Saturday, July 7, 2012

Mermaids facts

The mermaid is one of the most popular figures in world folklore. Her characteristic appearance is as a nubile young girl, with long hair and a fish tail, carrying a comb and a mirror. Unlike the other part-human, part-animal creatures of myth and folklore, mermaids have been the object of many sightings up to the present day; it is as if there is a desire to prove the reality of mermaids, which makes them closer to creatures such as the Loch Ness monster and the Yeti than to centaurs and sirens. Another expression of this desire to believe can be found in the many fake mermaids, usually made of the upper torso of a monkey and the tail of a salmon, which have been exhibited in fairs and circuses. In the age of trade and exploration, seeing a mermaid was an almost essential part of travelling to new worlds; Christopher Columbus saw three off Haiti, Sir Richard Whitburne sighted one when discovering Newfoundland in 1610, and Henry Hudson's crew saw a mermaid off Nova Zembla in 1625. In each case, the surviving accounts consciously compare what has been seen with the dominant images in art — Columbus finding his mermaids less pretty and more masculine than he expected. The most famous mermaid to have been captured, the ‘mermaid of Amboina’, was found off the coast of Borneo in the eighteenth century and is said to have lived in captivity for four days. She refused to eat, and made plaintive sounds like those of a mouse. The account given of these events in 1754 suggested that dead mermaids were never found because their flesh rots particularly rapidly.

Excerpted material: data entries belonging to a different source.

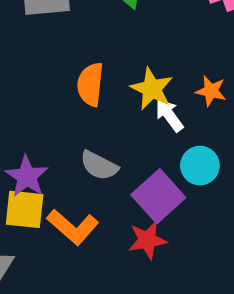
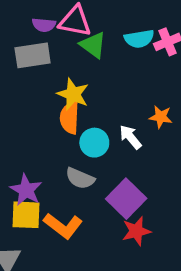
yellow star: (152, 89) -> (73, 94), moved
cyan circle: (200, 166) -> (94, 143), moved
red star: (147, 240) -> (136, 231), moved

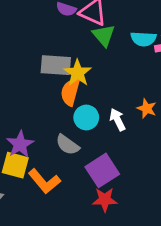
gray rectangle: (33, 55) -> (56, 65), moved

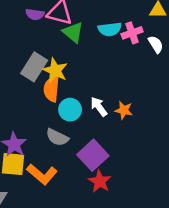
gray rectangle: (56, 65) -> (34, 67), turned -52
orange star: (147, 108) -> (124, 110), moved
red star: (105, 200) -> (100, 181), turned -30

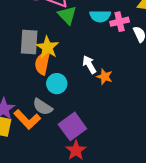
gray rectangle: (34, 67) -> (29, 42), turned -35
white arrow: (99, 107) -> (89, 65), moved
orange star: (124, 110) -> (105, 77), moved
orange L-shape: (42, 174) -> (27, 119), moved

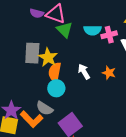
orange semicircle: (42, 63) -> (55, 72), moved
orange star: (105, 77) -> (109, 73), moved

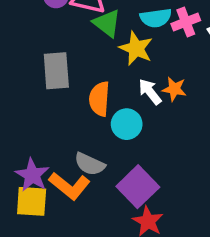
yellow star: (48, 57) -> (136, 48), moved
orange star: (109, 73) -> (174, 89), moved
cyan circle: (56, 88) -> (127, 124), moved

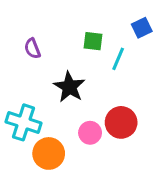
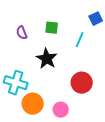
green square: (93, 41) -> (52, 28), moved
pink circle: (90, 133) -> (61, 110), moved

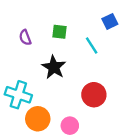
cyan line: (80, 40) -> (92, 45), turned -56

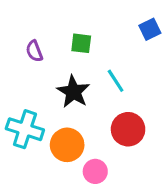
cyan line: (92, 45) -> (116, 81), moved
orange circle: (38, 119) -> (67, 145), moved

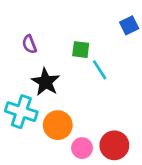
green square: (81, 43) -> (81, 50), moved
black star: (73, 92) -> (46, 82), moved
red circle: (128, 129) -> (114, 145), moved

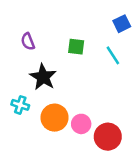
cyan line: (100, 70) -> (113, 55), moved
cyan cross: (21, 112) -> (20, 105), size x0.6
pink circle: (82, 148) -> (81, 124), moved

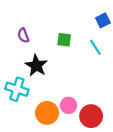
cyan cross: (20, 105) -> (17, 89), size x1.5
orange circle: (55, 118) -> (47, 113), moved

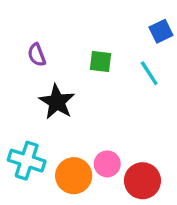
cyan cross: (17, 89) -> (27, 161), moved

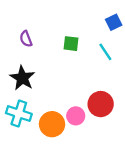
black star: (57, 102) -> (22, 78), moved
red circle: (142, 181) -> (101, 104), moved

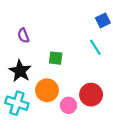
green square: (71, 44) -> (56, 58), moved
orange circle: (52, 124) -> (47, 90), moved

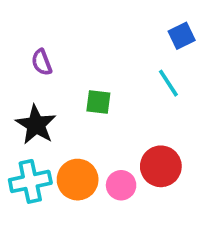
orange circle: (47, 90) -> (78, 180), moved
cyan cross: (17, 103) -> (30, 181), turned -30

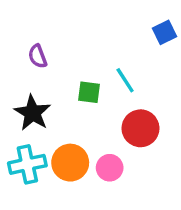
cyan line: (168, 83) -> (125, 80), moved
red circle: (161, 166) -> (140, 128), moved

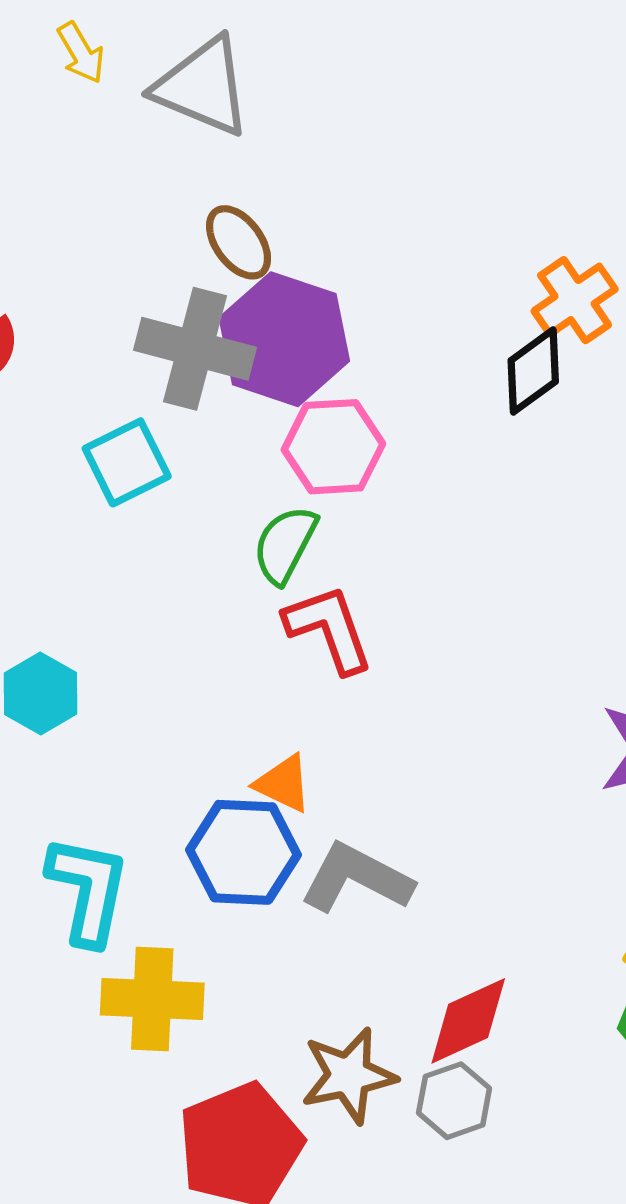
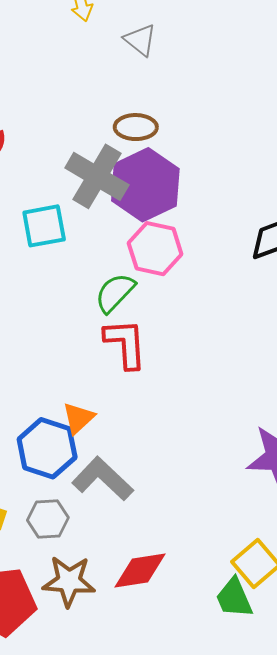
gray triangle: (203, 87) -> (140, 40), size x0.6
brown ellipse: (239, 242) -> (136, 127), turned -69
orange triangle: (283, 784) -> (78, 418), turned 36
gray hexagon: (454, 1101) -> (48, 519), moved

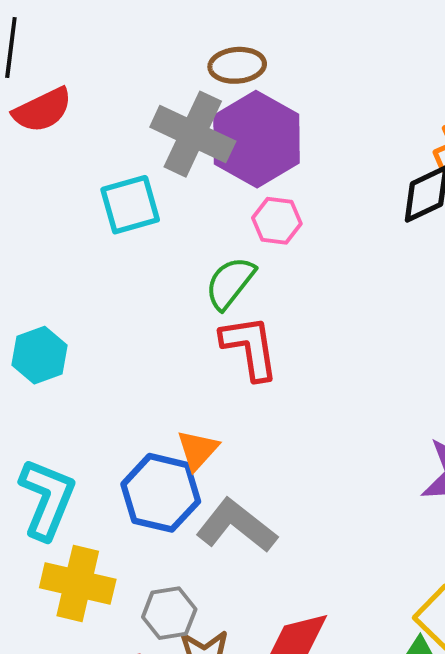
pink hexagon: (155, 249) -> (277, 221), size x0.7
gray hexagon: (48, 519) -> (169, 613), moved

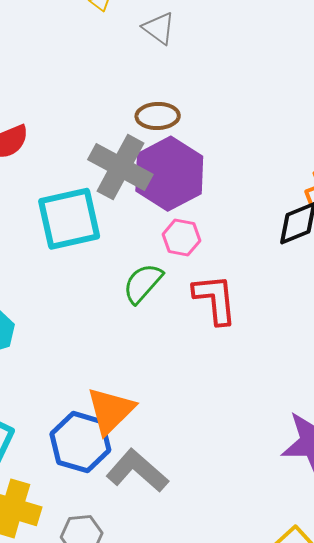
cyan square: (130, 205) -> (69, 219), size x1.4
red L-shape: (250, 348) -> (215, 299), moved
orange triangle: (198, 450) -> (111, 411), size x1.5

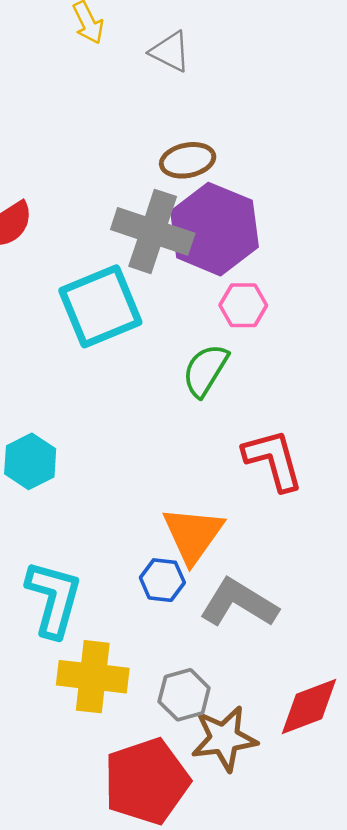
red L-shape: (215, 299) -> (273, 460), moved
blue hexagon: (80, 442) -> (162, 580), size x0.6

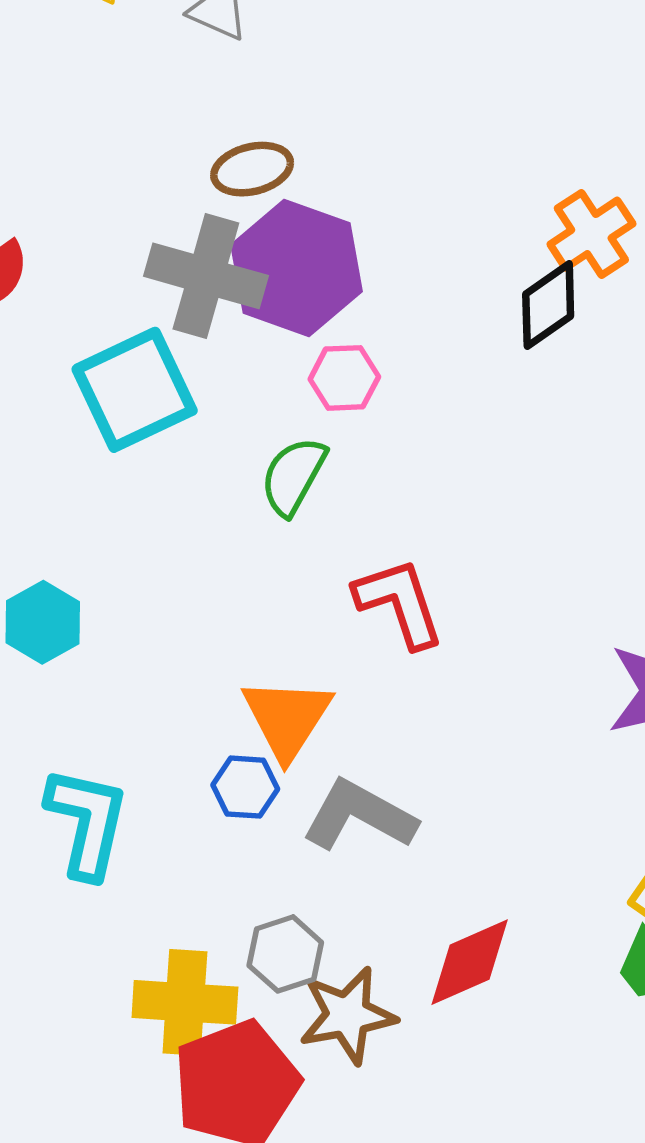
yellow cross: (93, 677) -> (185, 1002), moved

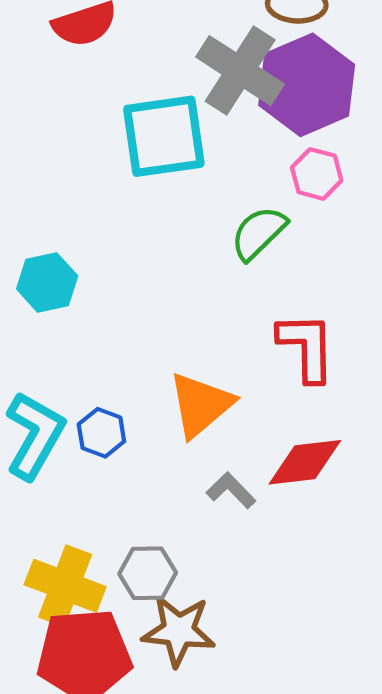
blue hexagon: (245, 787) -> (101, 433), moved
gray L-shape: (359, 815) -> (231, 490), size x0.6
red diamond: (470, 962) -> (305, 462), moved

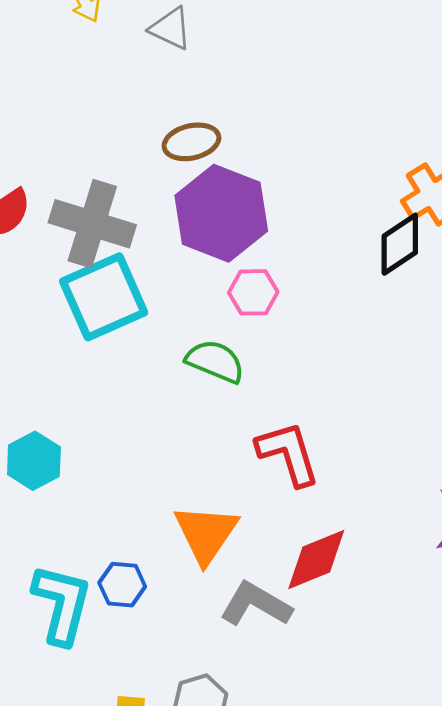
gray cross: (240, 71) -> (92, 224), moved
green semicircle: (259, 233) -> (215, 361), turned 82
gray L-shape: (231, 490) -> (256, 604), size x1.5

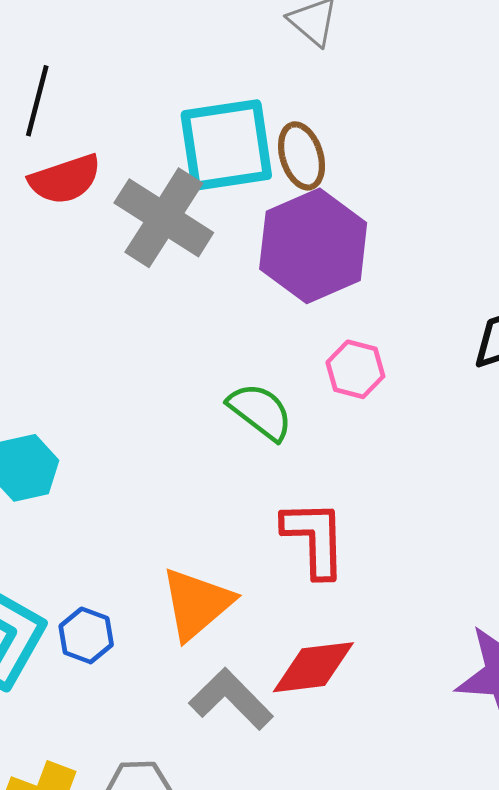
brown ellipse: (191, 142) -> (302, 156), turned 70
pink hexagon: (253, 292) -> (355, 369), moved
cyan square: (104, 297) -> (226, 145), moved

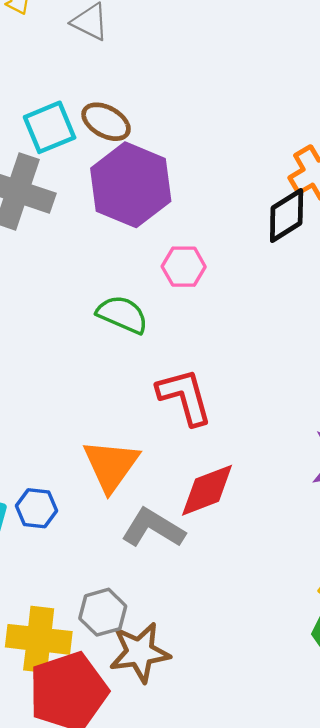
cyan square: (226, 145) -> (50, 127), size x0.7
brown ellipse: (302, 156) -> (106, 122), turned -30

Where do the myths of mermaids come from? Somewhere in the later Middle Ages, the fish-woman mermaid supplanted the bird-woman siren as the creature believed to lure sailors astray, although in many languages words based on ‘siren’ continued to be used for the fish-woman. The shift to fish-women as the danger facing mariners may be related to an increasing ability to travel to the open sea, where mermaids live, out of sight of the coastal rocks where sirens had been thought to perch. Both sirens and mermaids have musical talents; bird-sirens sing and play the pipes and the lyre, whereas mermaids rely on their voices to entice sailors to their death. Mermaids can raise and calm storms at will and, like the Sphinx, they can trap men with questions and riddles. In nineteenth-century Greek folklore, sailors in the Black Sea may meet the fish-woman Gorgona, who asks, ‘Does Alexander live?’ If they do not give the correct answer, ‘He lives and rules the world’, Gorgona will raise a storm and kill all aboard.

Mermaids combine the beauty of a young girl with a repulsive, fishy lower body. Physically, the problem this poses is how the men whom they target are supposed to have sexual intercourse with them. Some medieval representations get around this problem by showing the mermaid with a forked tail, but perhaps the whole point about the mermaid is that she is sexually unattainable except through death. As popular songs of the nineteenth century remind us, a man who marries a mermaid can never leave her, as there is no divorce court ‘at the bottom of the deep blue sea’. An unusual solution to the problem of the sexual availability of mermaids is found in Magritte's Collective Invention (1935), which shows a beached mermaid with the upper half of a fish and the lower half of a woman. A related problem is how mermaids themselves reproduce; male mer-people, or tritons, are shown in art, particularly in the Renaissance, but again they may miss the point. Matthew Arnold's poem The Forsaken Merman (1849) is a rare example of the treatment of mermen in literature; it reverses the common pattern of a mortal man loving a mermaid but being deserted by her, to imagine a mortal woman being called back from the mer-world by the distant sound of church bells.

Modern literary representations of the mermaid are dominated by the influential Little Mermaid of Hans Christian Anderson. Here the mer-world is a systematic inversion of our own, in which not birds, but fish, fly in through open windows. Rather than causing shipwrecks, the little mermaid saves the life of a shipwrecked prince, then makes a bargain with the sea-witch, exchanging her tongue for a pair of human legs. Every step she takes causes her terrible pain, and her feet bleed. Unable to win the love of the prince without her voice, she rejects the chance to kill him and thus return to her life as a mermaid, but instead dies when he marries someone else. Feminist interpretations of this story suggest that the little mermaid's surrender of the power to speak in order to enter the prince's world is an image of women giving up their own voices if they are to be accepted within patriarchy. Anderson's own message was that, by her love for the prince, the mermaid gained the chance of winning the immortal soul she most craved.